Except that we didn’t focus on this question. What we spent most of our time talking about was how to lead transformation in the traditional church. There are all of these new church starts appearing where it looks really easy to go and create a new set of norms without any Maurices looking over your shoulder, but where does that leave the churches that exist now? How can we help bring them through this awkward teenage phase that Christianity in America seems to be undergoing right now? Can they (and we) be transformed? We directed all of these questions at Theresa Cho who serves at St. John’s Presbyterian Church in San Francisco — and though I think we might have overwhelmed her completely, here are the things that I heard.

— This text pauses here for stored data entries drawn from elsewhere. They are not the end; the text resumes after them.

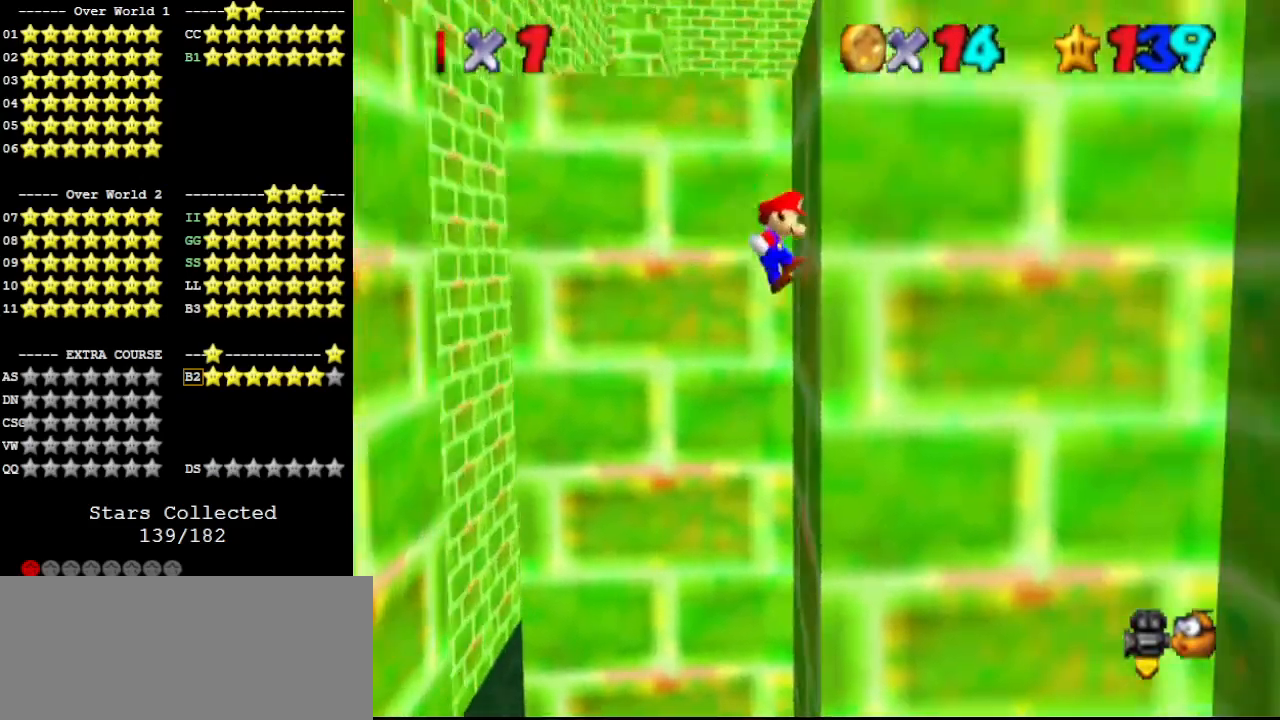
{"buttons": ["A"], "left_stick": "center", "events": [[133, "A", "down"], [133, "left_stick", "center"]]}
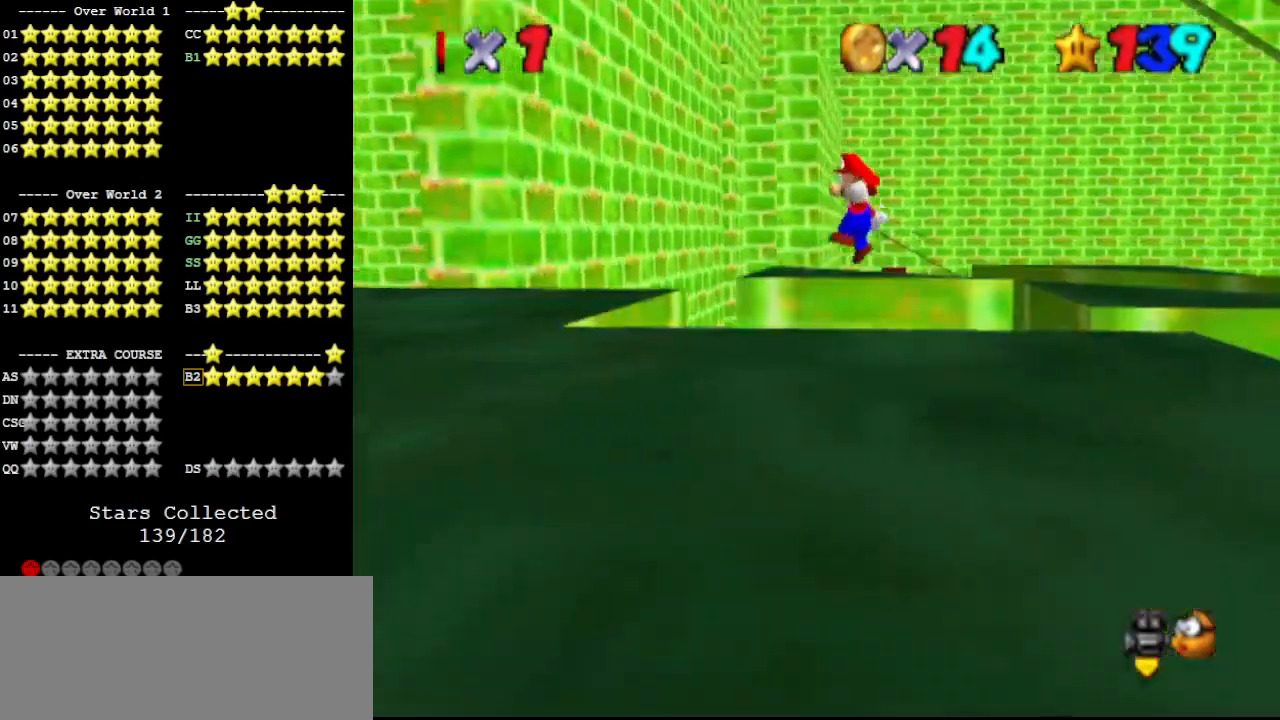
{"buttons": ["A"], "left_stick": "up-left", "events": [[33, "left_stick", "left"], [133, "left_stick", "center"], [300, "left_stick", "up-left"], [400, "left_stick", "center"], [500, "left_stick", "up-left"]]}
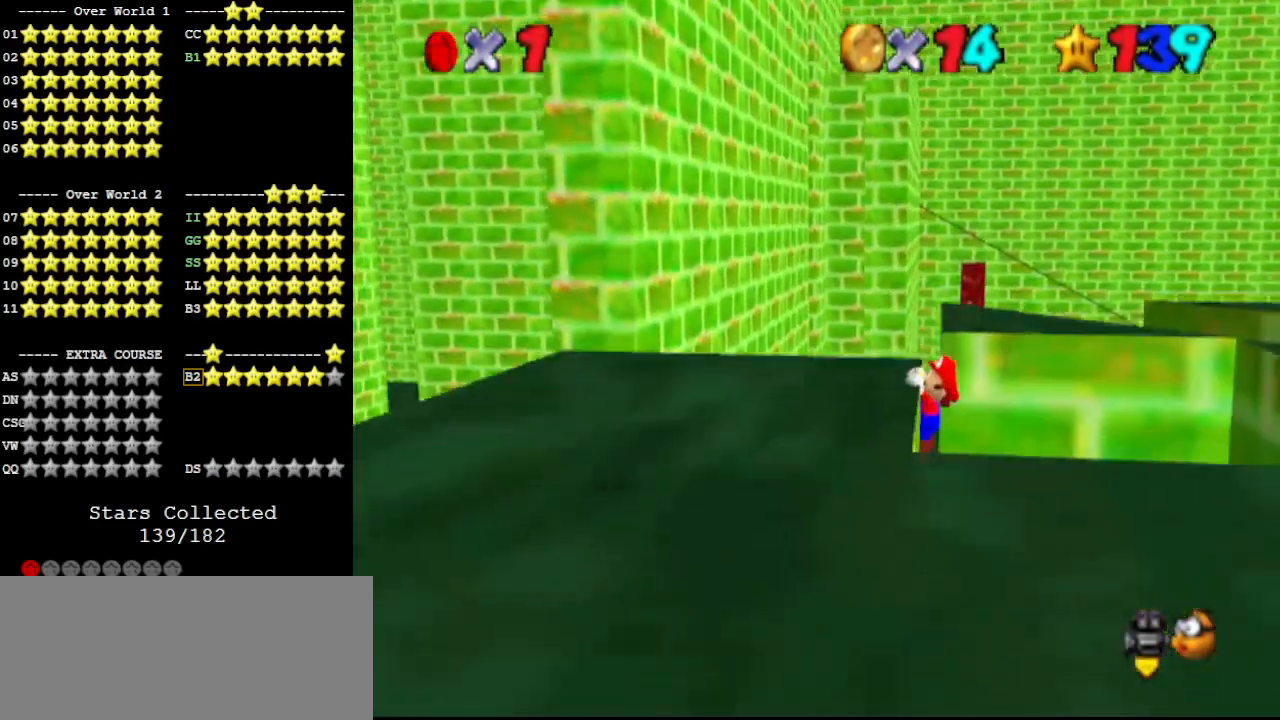
{"buttons": [], "left_stick": "up-left", "events": [[67, "A", "up"]]}
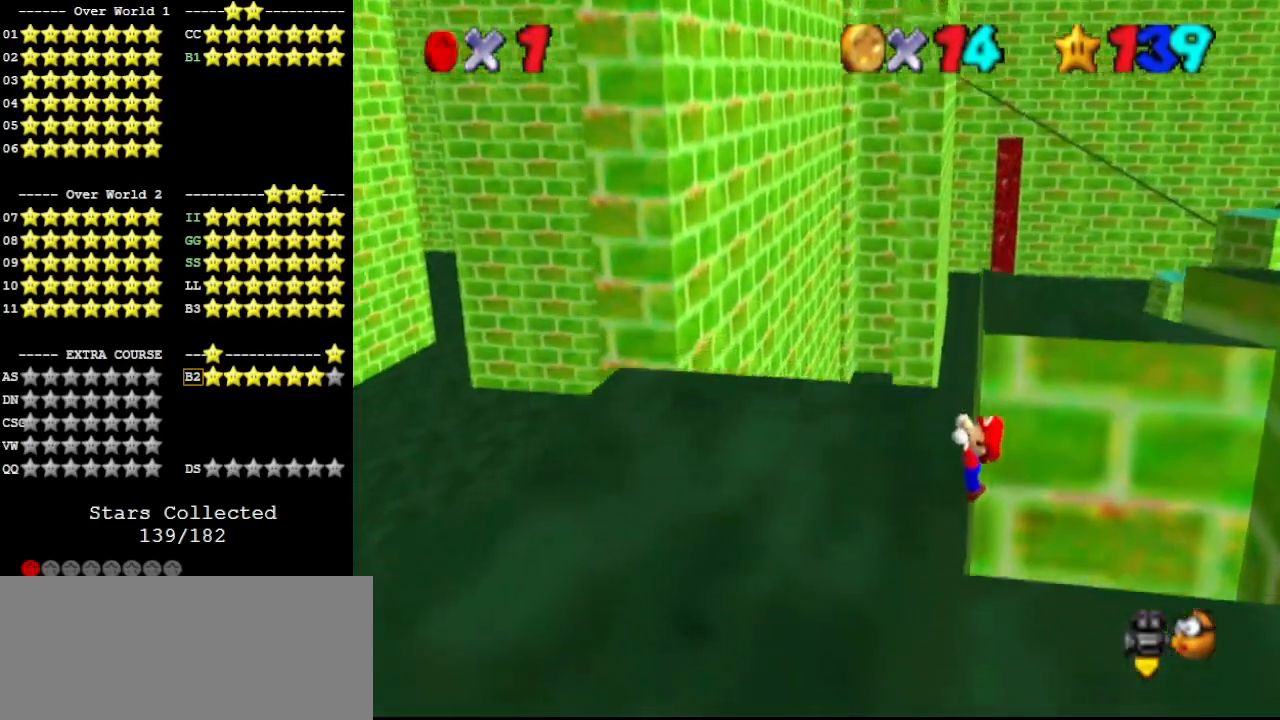
{"buttons": [], "left_stick": "center", "events": [[100, "left_stick", "center"]]}
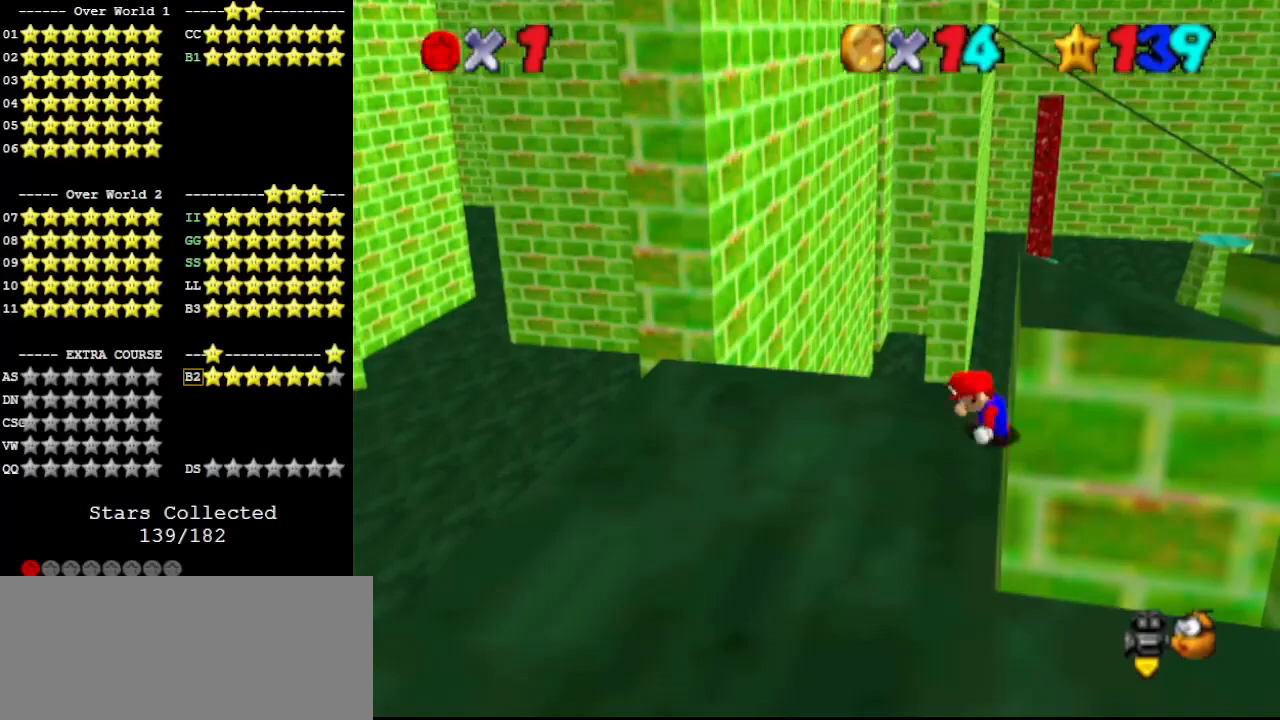
{"buttons": ["A"], "left_stick": "up-right", "events": [[267, "A", "down"], [300, "left_stick", "up-right"]]}
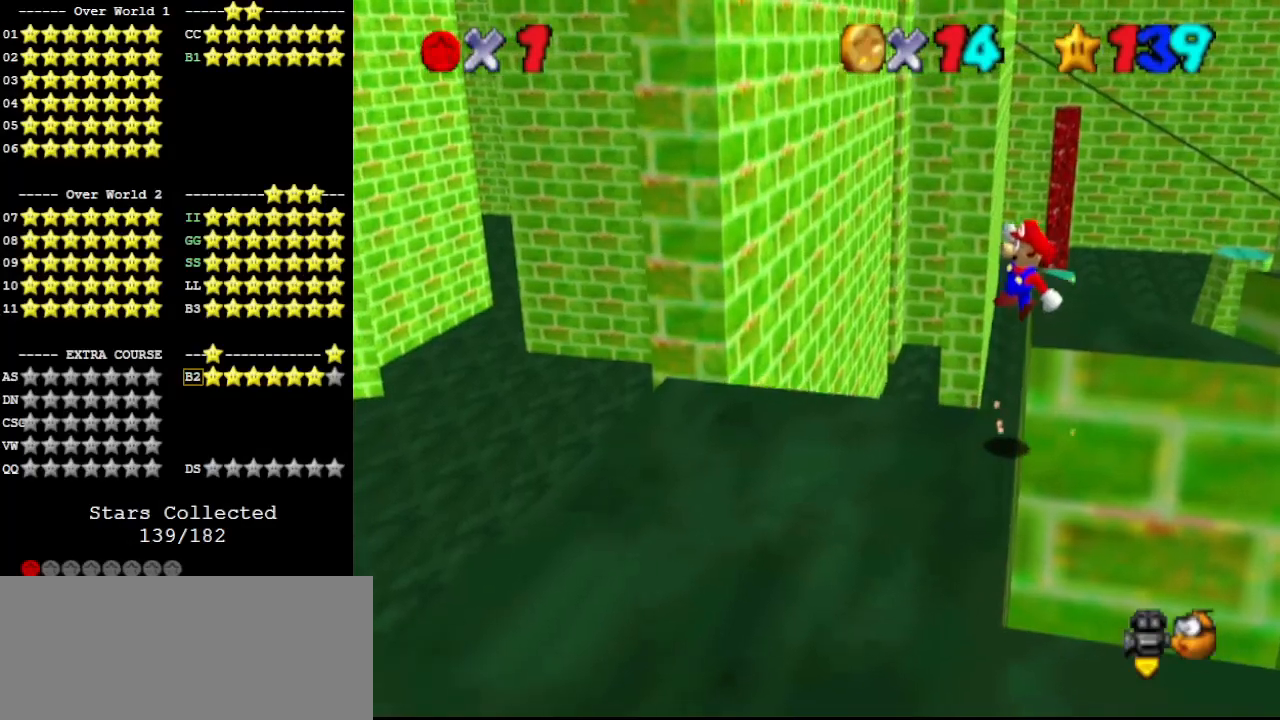
{"buttons": [], "left_stick": "up-left", "events": [[133, "left_stick", "center"], [200, "left_stick", "up"], [300, "left_stick", "up-left"], [500, "A", "up"]]}
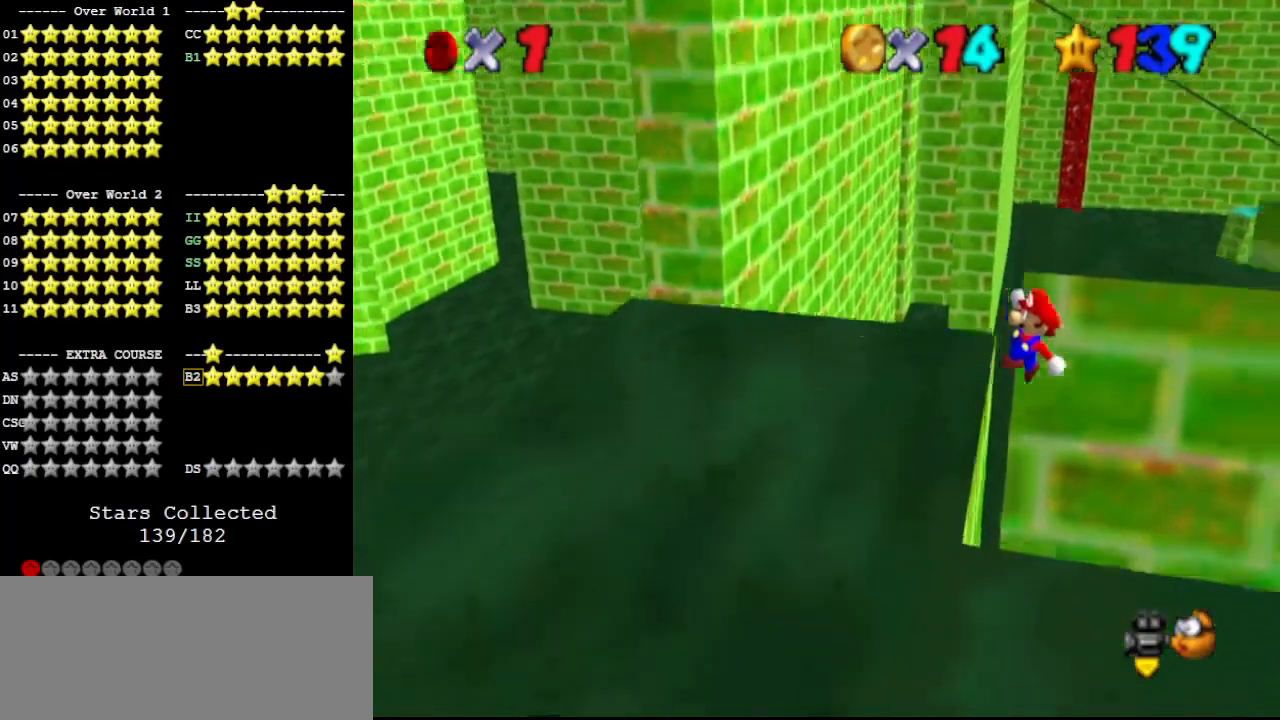
{"buttons": [], "left_stick": "up", "events": [[100, "C_RIGHT", "down"], [100, "left_stick", "up"], [167, "C_RIGHT", "up"], [233, "C_RIGHT", "down"], [367, "C_RIGHT", "up"]]}
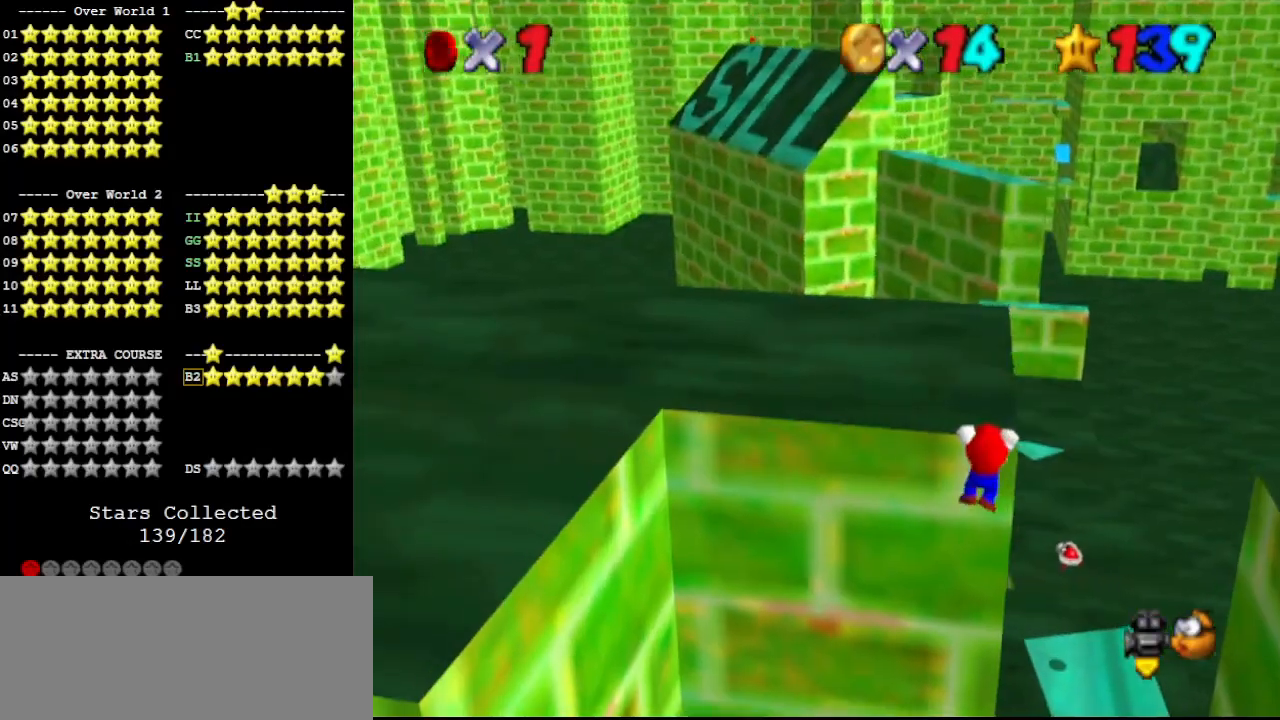
{"buttons": [], "left_stick": "center", "events": [[167, "left_stick", "center"]]}
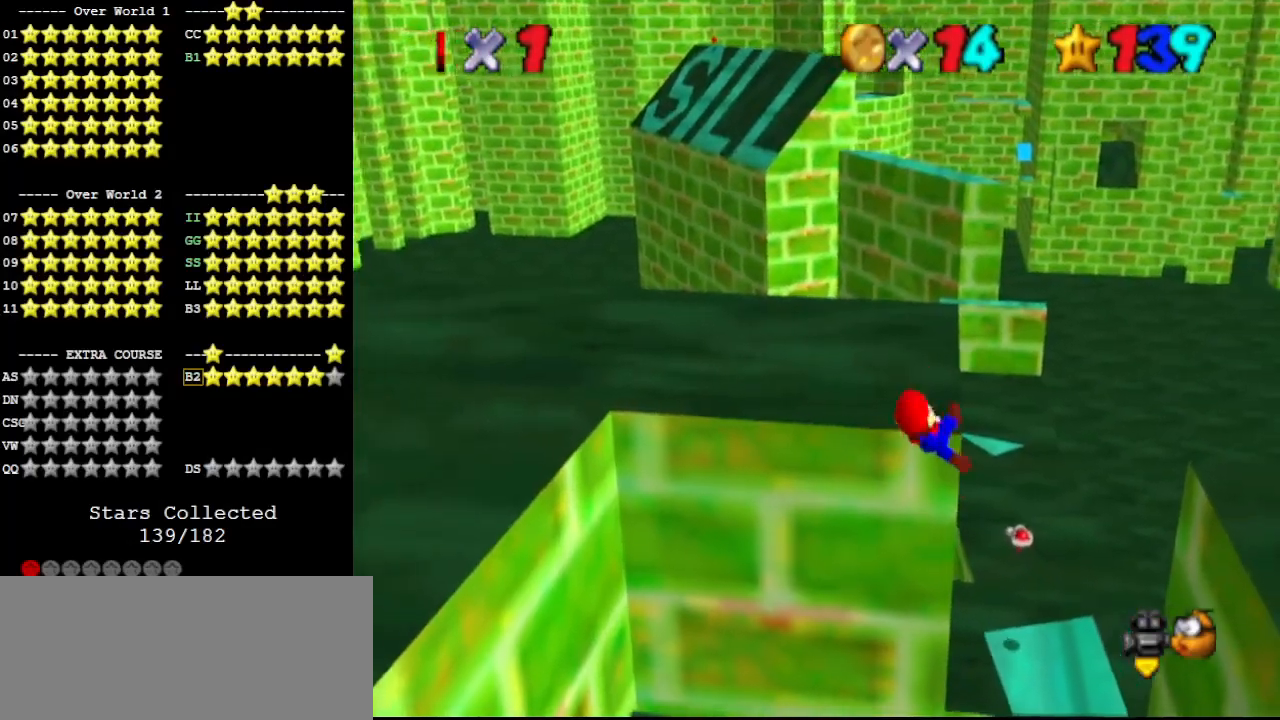
{"buttons": ["A"], "left_stick": "up-right", "events": [[367, "A", "down"], [400, "left_stick", "up-right"]]}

  • Give Permission. Something happens when you let go of the rules just enough that people who wouldn’t feel otherwise comfortable in church find a place. St. John’s has seen this particularly with children as Theresa and her colleague John allowed those kids to run wild.
  • Covenant. I gotta admit I was surprised to hear this from a Presbyterian because it’s so much a part of my United Church of Christ heritage. But, the sacred act of covenanting can hold together so many differences. Interestingly, Theresa wrote the covenant (for which I’m hoping a copy will appear in my email) and handed it down to the congregation as the way that they would live together. My Congregational ways balk at this but…
  • Know where you are. Theresa talked openly about her own journey through call which I even found on her blog here. She’s given herself space to work through her own spirit to the point that it’s even part of her job description to figure out her vocation.
  • Worship can be the change. I have assumed for far too long that you need all of these other community building things like potlucks and small groups for a church to transform into a community. St. John’s has done this in worship. Everything that they do as a church (including their two meetings) happens on Sunday. In our world that is always looking for more, this seems so simple. And that simplicity sounds kinda like Jesus to me. It is a radical new thing to live that simplicity and make Sunday a true sabbath.

I am so grateful for this sacred space and so curious what will happen next with the next site visit and the new insights we glean from other pastors trying to figure out how to do this crazy, wonderful thing that we do with all of the passion and love Christ gives us.

And I’m so thankful for these four women who allow me to be my crazy self. We didn’t spend the whole time talking about ministry. We walked labyrinths, ate good food, read, drank wine and laughed. I forgot how beautiful the laughter is in this group of women. And that alone is enough for me.